Girls'Club

Girls taking their space!


Girls’ Club i
s our after school violence prevention and empowerment program for 11 to 13 years old girls in Verdun, Quebec. Combining popular education and arts-based activities, the girls explore themes related to body image, self-esteem, violence, dating, pop culture, the media, and more. Girls’ Club provides a safe space for girls to come together, have fun, chat, ask questions, and be themselves!

 

 

Girls’ Club is an empowerment and violence-prevention program for girls, based on the Girls Action Foundation approach. And it’s a lot of fun!

The program engages girls in popular education workshops, discussions, physical movement, arts-based activities and games designed to:

  • Build girls’ self-awareness and self-esteem;
  • Increase girls’ critical thinking skills and ability to act on issues of violence and discrimination;
  • Connect girls to people and resources in their community engage girls in community action projects that they develop themselves.


Our approach is participatory, with girls actively involved in setting the ground rules for the group and giving input into programming. Innovations are always happening in response to the needs of the girls.

  • Program themes and topics include: creative self expression (poetry writing, theatre, sewing and crafts, ‘zine-making, video);
  • Anti-violence workshops (assertiveness and self defense, anti-racism, bullying workshops, healthy communication skills);
  • Active living (dance, sports, bike repair, body image, yoga, hiking);
  • Community engagement (workshops on community and global issues such as consumerism, popular culture, media awareness, the environment);
  • Serious topics are always balanced with light hearted activities that make us laugh and break down barriers.


Girls’ Club is facilitated by a skilled and enthusiastic team of women, made up of a program coordinator, facilitators and volunteers. Many of the workshops involve guests from the community who share their passion and expertise with the girls in areas such as theatre, self-defense and yoga. Sometimes we invite community members, such as a young woman who was a teenage mother, to share their experiences and discuss life choices with the girls in a realistic but non-judgmental way.

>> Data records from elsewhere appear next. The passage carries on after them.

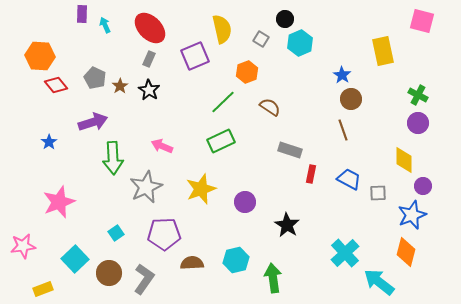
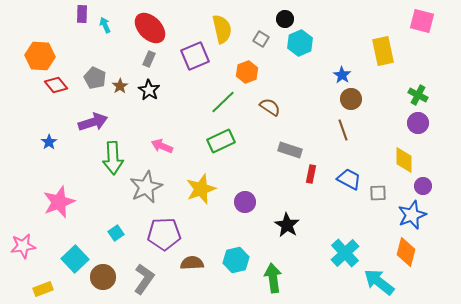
brown circle at (109, 273): moved 6 px left, 4 px down
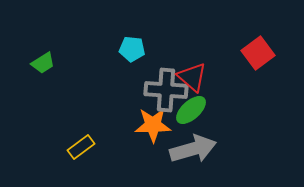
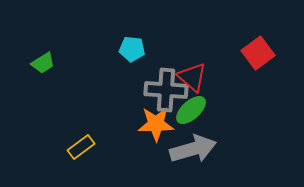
orange star: moved 3 px right, 1 px up
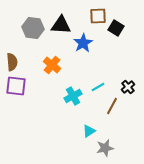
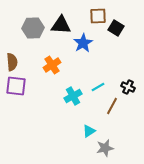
gray hexagon: rotated 10 degrees counterclockwise
orange cross: rotated 18 degrees clockwise
black cross: rotated 24 degrees counterclockwise
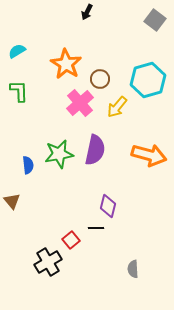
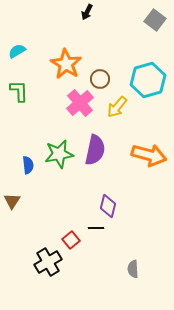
brown triangle: rotated 12 degrees clockwise
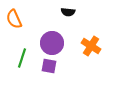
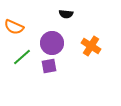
black semicircle: moved 2 px left, 2 px down
orange semicircle: moved 8 px down; rotated 42 degrees counterclockwise
green line: moved 1 px up; rotated 30 degrees clockwise
purple square: rotated 21 degrees counterclockwise
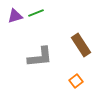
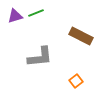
brown rectangle: moved 9 px up; rotated 30 degrees counterclockwise
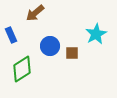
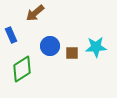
cyan star: moved 13 px down; rotated 25 degrees clockwise
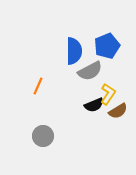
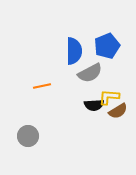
gray semicircle: moved 2 px down
orange line: moved 4 px right; rotated 54 degrees clockwise
yellow L-shape: moved 1 px right, 3 px down; rotated 120 degrees counterclockwise
black semicircle: rotated 18 degrees clockwise
gray circle: moved 15 px left
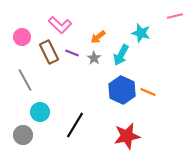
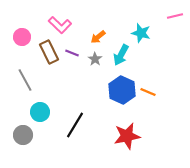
gray star: moved 1 px right, 1 px down
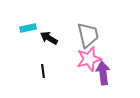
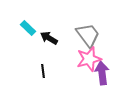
cyan rectangle: rotated 56 degrees clockwise
gray trapezoid: rotated 24 degrees counterclockwise
purple arrow: moved 1 px left
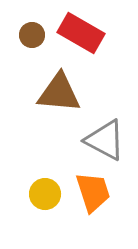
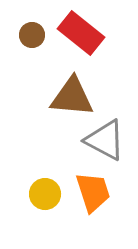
red rectangle: rotated 9 degrees clockwise
brown triangle: moved 13 px right, 4 px down
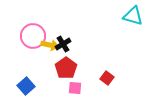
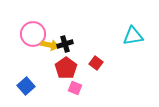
cyan triangle: moved 20 px down; rotated 25 degrees counterclockwise
pink circle: moved 2 px up
black cross: moved 2 px right; rotated 14 degrees clockwise
red square: moved 11 px left, 15 px up
pink square: rotated 16 degrees clockwise
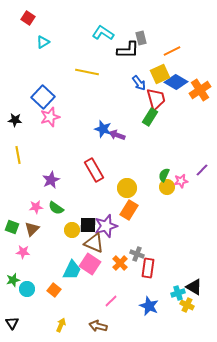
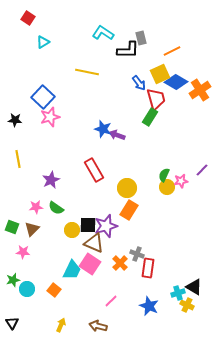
yellow line at (18, 155): moved 4 px down
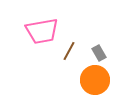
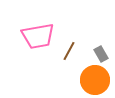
pink trapezoid: moved 4 px left, 5 px down
gray rectangle: moved 2 px right, 1 px down
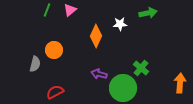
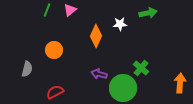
gray semicircle: moved 8 px left, 5 px down
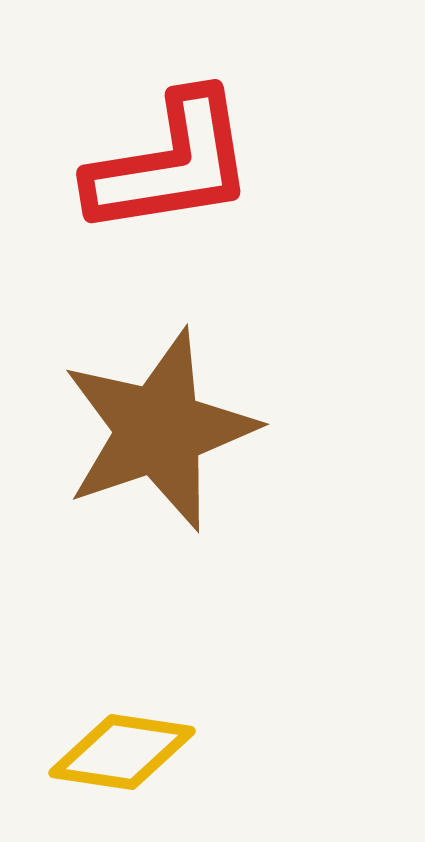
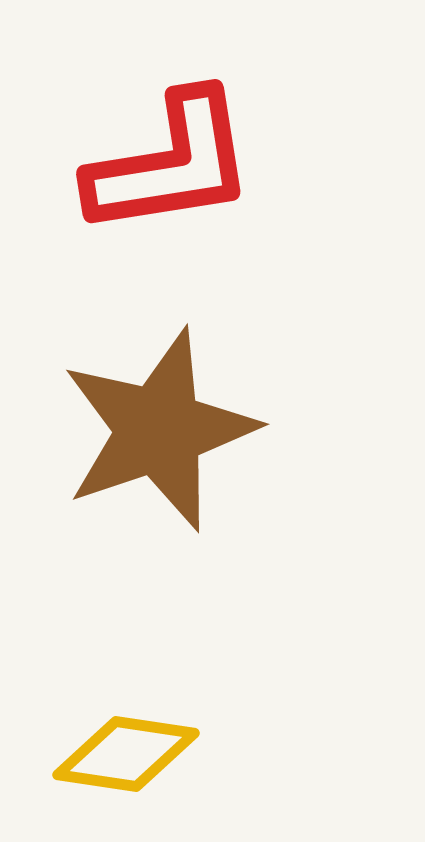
yellow diamond: moved 4 px right, 2 px down
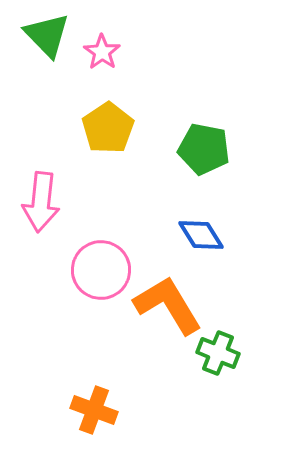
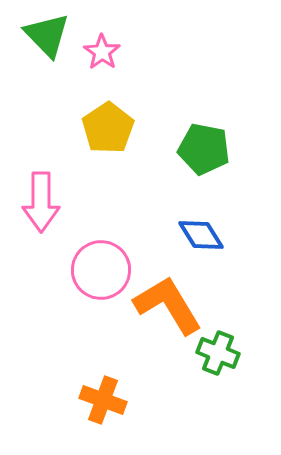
pink arrow: rotated 6 degrees counterclockwise
orange cross: moved 9 px right, 10 px up
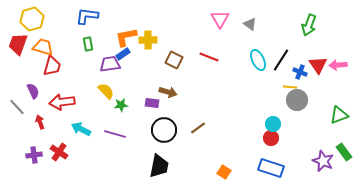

The program applies a popular education approach that, for each issue or topic, starts from girls’ lived experiences, shares knowledge, builds skills, develops critical thinking and moves into action. The Girls Action Foundation also uses an intersecting feminist framework that recognizes and takes into account the multiple and intersecting impacts of policies and practices on different groups of girls because of their race, class, ability, sexuality, gender identity, religion, culture, refugee or immigrant status, or other status.